Problem. You are wondering about the memory usage of web browsers. Many people load hundreds of web pages, often over periods of 3+ hours, and complain about the memory usage of Firefox, Safari, or Internet Explorer. Traditional benchmarks do not look at all the things you might do with a program, and we need real-world numbers over a period of hours.
Solution. I developed a Windows Forms application in .NET called Memory Watcher that "watches" the system memory numbers. It uses a timer to poll the processes every 3 seconds. It then records every number, which allows us to keep track of each program's memory usage over time and with real-world usage. I collected over 1 million data points over 14+ hours.
These results are from opening Memory Watcher and then using the browser between 9,000 and 11,000 seconds—close to 3 hours. Each browser is tested in a separate session, and there are brief periods of inactivity throughout the time period. The vertical axis is the memory used in MB, and the horizontal axis contains the memory "checkpoints" my program took (one every 3 seconds).

[Data drawn from a collection]
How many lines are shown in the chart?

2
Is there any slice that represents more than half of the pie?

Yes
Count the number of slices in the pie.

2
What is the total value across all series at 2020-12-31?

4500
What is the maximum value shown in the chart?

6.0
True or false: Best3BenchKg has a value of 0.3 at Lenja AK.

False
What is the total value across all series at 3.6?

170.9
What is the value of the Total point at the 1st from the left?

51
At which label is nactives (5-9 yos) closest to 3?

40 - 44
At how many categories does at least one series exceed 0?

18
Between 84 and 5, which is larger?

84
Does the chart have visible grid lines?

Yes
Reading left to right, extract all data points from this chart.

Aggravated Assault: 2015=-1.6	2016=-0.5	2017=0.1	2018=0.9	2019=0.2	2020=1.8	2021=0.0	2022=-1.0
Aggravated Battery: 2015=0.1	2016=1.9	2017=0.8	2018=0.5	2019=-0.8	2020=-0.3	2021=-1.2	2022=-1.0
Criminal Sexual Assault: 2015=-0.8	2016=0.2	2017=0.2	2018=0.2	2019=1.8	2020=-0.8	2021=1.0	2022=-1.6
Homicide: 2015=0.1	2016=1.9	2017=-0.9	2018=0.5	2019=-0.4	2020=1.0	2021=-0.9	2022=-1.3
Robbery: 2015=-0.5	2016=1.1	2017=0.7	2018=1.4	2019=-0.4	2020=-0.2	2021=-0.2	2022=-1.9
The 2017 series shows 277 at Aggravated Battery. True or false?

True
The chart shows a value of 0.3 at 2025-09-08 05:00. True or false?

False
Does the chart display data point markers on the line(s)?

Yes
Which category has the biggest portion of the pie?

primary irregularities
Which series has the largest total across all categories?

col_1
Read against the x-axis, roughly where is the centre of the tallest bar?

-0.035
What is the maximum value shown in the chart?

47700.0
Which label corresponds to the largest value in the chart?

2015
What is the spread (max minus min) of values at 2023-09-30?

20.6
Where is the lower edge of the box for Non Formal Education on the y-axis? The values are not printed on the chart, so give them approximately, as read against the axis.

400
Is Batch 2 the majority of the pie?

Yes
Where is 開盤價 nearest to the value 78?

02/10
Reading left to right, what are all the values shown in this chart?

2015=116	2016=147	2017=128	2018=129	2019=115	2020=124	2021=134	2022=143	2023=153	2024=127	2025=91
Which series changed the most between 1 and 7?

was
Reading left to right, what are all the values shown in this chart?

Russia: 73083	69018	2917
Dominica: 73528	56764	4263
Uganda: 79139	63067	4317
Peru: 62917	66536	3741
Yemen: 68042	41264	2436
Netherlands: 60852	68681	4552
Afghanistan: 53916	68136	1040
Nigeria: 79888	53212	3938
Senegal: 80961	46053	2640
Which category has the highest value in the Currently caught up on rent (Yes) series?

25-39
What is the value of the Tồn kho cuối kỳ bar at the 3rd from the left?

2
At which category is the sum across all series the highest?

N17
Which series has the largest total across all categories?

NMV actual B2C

Try it
Reproduce the stretch of the browser memory write-up from "Solution. I developed" through "over 14+ hours.".

Task response
Solution. I developed a Windows Forms application in .NET called Memory Watcher that "watches" the system memory numbers. It uses a timer to poll the processes every 3 seconds. It then records every number, which allows us to keep track of each program's memory usage over time and with real-world usage. I collected over 1 million data points over 14+ hours.